SOURCE MATERIAL =
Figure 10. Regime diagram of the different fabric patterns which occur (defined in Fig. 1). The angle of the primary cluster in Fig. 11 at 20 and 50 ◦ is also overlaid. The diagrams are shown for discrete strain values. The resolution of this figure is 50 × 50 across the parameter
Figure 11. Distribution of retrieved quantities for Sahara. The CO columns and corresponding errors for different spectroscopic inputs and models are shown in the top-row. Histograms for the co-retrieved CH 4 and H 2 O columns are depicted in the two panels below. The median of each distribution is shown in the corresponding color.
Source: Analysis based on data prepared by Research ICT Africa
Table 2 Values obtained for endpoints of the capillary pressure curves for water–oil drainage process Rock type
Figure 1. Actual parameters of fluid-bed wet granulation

---

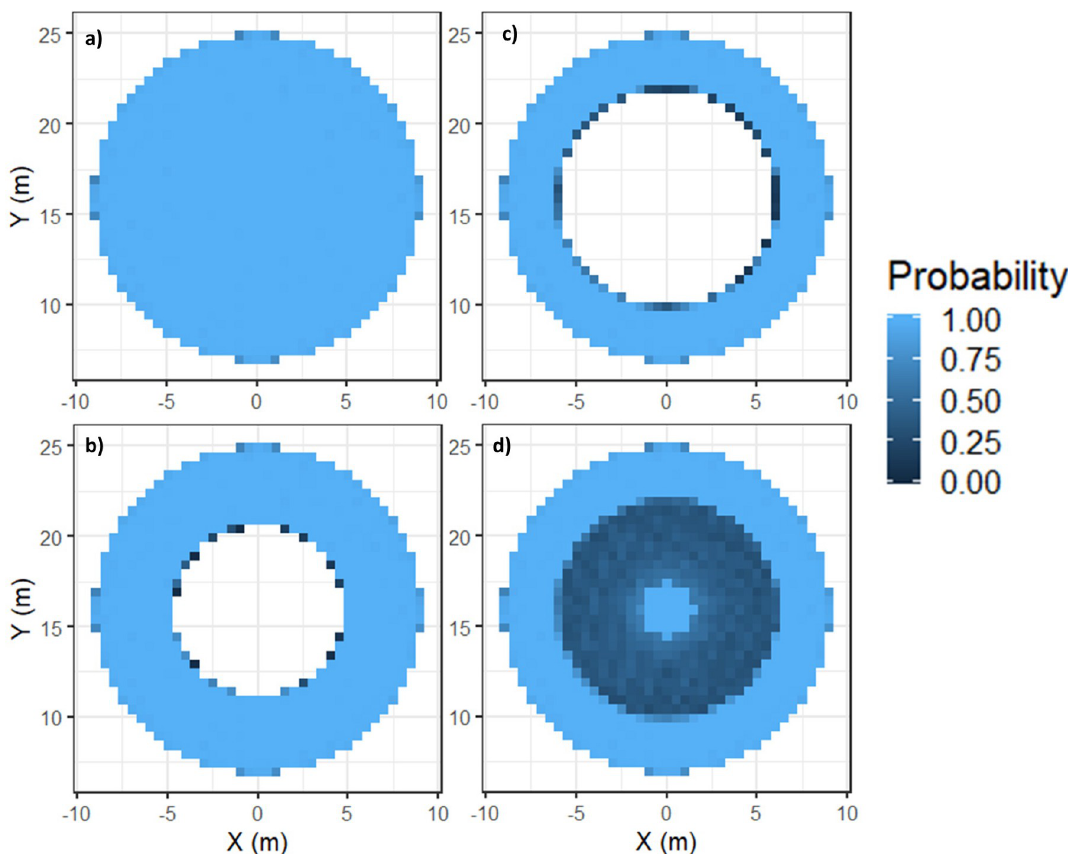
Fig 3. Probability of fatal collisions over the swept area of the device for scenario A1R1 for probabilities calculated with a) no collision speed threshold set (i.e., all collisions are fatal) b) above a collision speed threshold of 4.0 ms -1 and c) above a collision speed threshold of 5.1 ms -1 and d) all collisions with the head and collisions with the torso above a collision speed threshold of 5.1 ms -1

WHAT IS REQUIRED = Please, from the entries above, set down exactly the lines from the one containing "Figure 11. Distribution" through the one containing "Figure 1. Actual", and only those.

RESPONSE AREA =
Figure 11. Distribution of retrieved quantities for Sahara. The CO columns and corresponding errors for different spectroscopic inputs and models are shown in the top-row. Histograms for the co-retrieved CH 4 and H 2 O columns are depicted in the two panels below. The median of each distribution is shown in the corresponding color.
Source: Analysis based on data prepared by Research ICT Africa
Table 2 Values obtained for endpoints of the capillary pressure curves for water–oil drainage process Rock type
Figure 1. Actual parameters of fluid-bed wet granulation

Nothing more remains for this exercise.